====== Material for the task
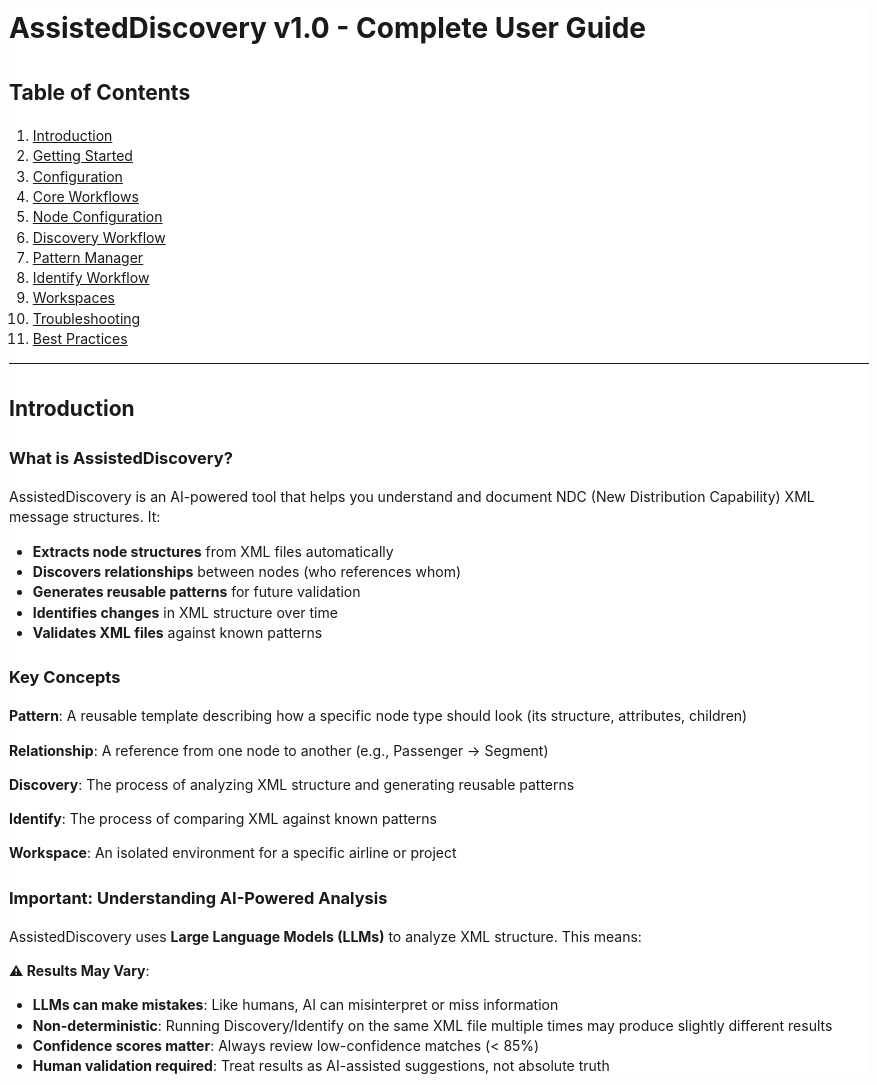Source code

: # AssistedDiscovery v1.0 - Complete User Guide

## Table of Contents

1. [Introduction](#introduction)
2. [Getting Started](#getting-started)
3. [Configuration](#configuration)
4. [Core Workflows](#core-workflows)
5. [Node Configuration](#node-configuration)
6. [Discovery Workflow](#discovery-workflow)
7. [Pattern Manager](#pattern-manager)
8. [Identify Workflow](#identify-workflow)
9. [Workspaces](#workspaces)
10. [Troubleshooting](#troubleshooting)
11. [Best Practices](#best-practices)

---

## Introduction

### What is AssistedDiscovery?

AssistedDiscovery is an AI-powered tool that helps you understand and document NDC (New Distribution Capability) XML message structures. It:

- **Extracts node structures** from XML files automatically
- **Discovers relationships** between nodes (who references whom)
- **Generates reusable patterns** for future validation
- **Identifies changes** in XML structure over time
- **Validates XML files** against known patterns

### Key Concepts

**Pattern**: A reusable template describing how a specific node type should look (its structure, attributes, children)

**Relationship**: A reference from one node to another (e.g., Passenger → Segment)

**Discovery**: The process of analyzing XML structure and generating reusable patterns

**Identify**: The process of comparing XML against known patterns

**Workspace**: An isolated environment for a specific airline or project

### Important: Understanding AI-Powered Analysis

AssistedDiscovery uses **Large Language Models (LLMs)** to analyze XML structure. This means:

**⚠️ Results May Vary**:
- **LLMs can make mistakes**: Like humans, AI can misinterpret or miss information
- **Non-deterministic**: Running Discovery/Identify on the same XML file multiple times may produce slightly different results
- **Confidence scores matter**: Always review low-confidence matches (< 85%)
- **Human validation required**: Treat results as AI-assisted suggestions, not absolute truth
============
• _Task to carry out_
Word for word, return the listing above; the pictures do not belong in the copy.

• _Answer for the task_
Source code

: # AssistedDiscovery v1.0 - Complete User Guide

## Table of Contents

1. [Introduction](#introduction)
2. [Getting Started](#getting-started)
3. [Configuration](#configuration)
4. [Core Workflows](#core-workflows)
5. [Node Configuration](#node-configuration)
6. [Discovery Workflow](#discovery-workflow)
7. [Pattern Manager](#pattern-manager)
8. [Identify Workflow](#identify-workflow)
9. [Workspaces](#workspaces)
10. [Troubleshooting](#troubleshooting)
11. [Best Practices](#best-practices)

---

## Introduction

### What is AssistedDiscovery?

AssistedDiscovery is an AI-powered tool that helps you understand and document NDC (New Distribution Capability) XML message structures. It:

- **Extracts node structures** from XML files automatically
- **Discovers relationships** between nodes (who references whom)
- **Generates reusable patterns** for future validation
- **Identifies changes** in XML structure over time
- **Validates XML files** against known patterns

### Key Concepts

**Pattern**: A reusable template describing how a specific node type should look (its structure, attributes, children)

**Relationship**: A reference from one node to another (e.g., Passenger → Segment)

**Discovery**: The process of analyzing XML structure and generating reusable patterns

**Identify**: The process of comparing XML against known patterns

**Workspace**: An isolated environment for a specific airline or project

### Important: Understanding AI-Powered Analysis

AssistedDiscovery uses **Large Language Models (LLMs)** to analyze XML structure. This means:

**⚠️ Results May Vary**:
- **LLMs can make mistakes**: Like humans, AI can misinterpret or miss information
- **Non-deterministic**: Running Discovery/Identify on the same XML file multiple times may produce slightly different results
- **Confidence scores matter**: Always review low-confidence matches (< 85%)
- **Human validation required**: Treat results as AI-assisted suggestions, not absolute truth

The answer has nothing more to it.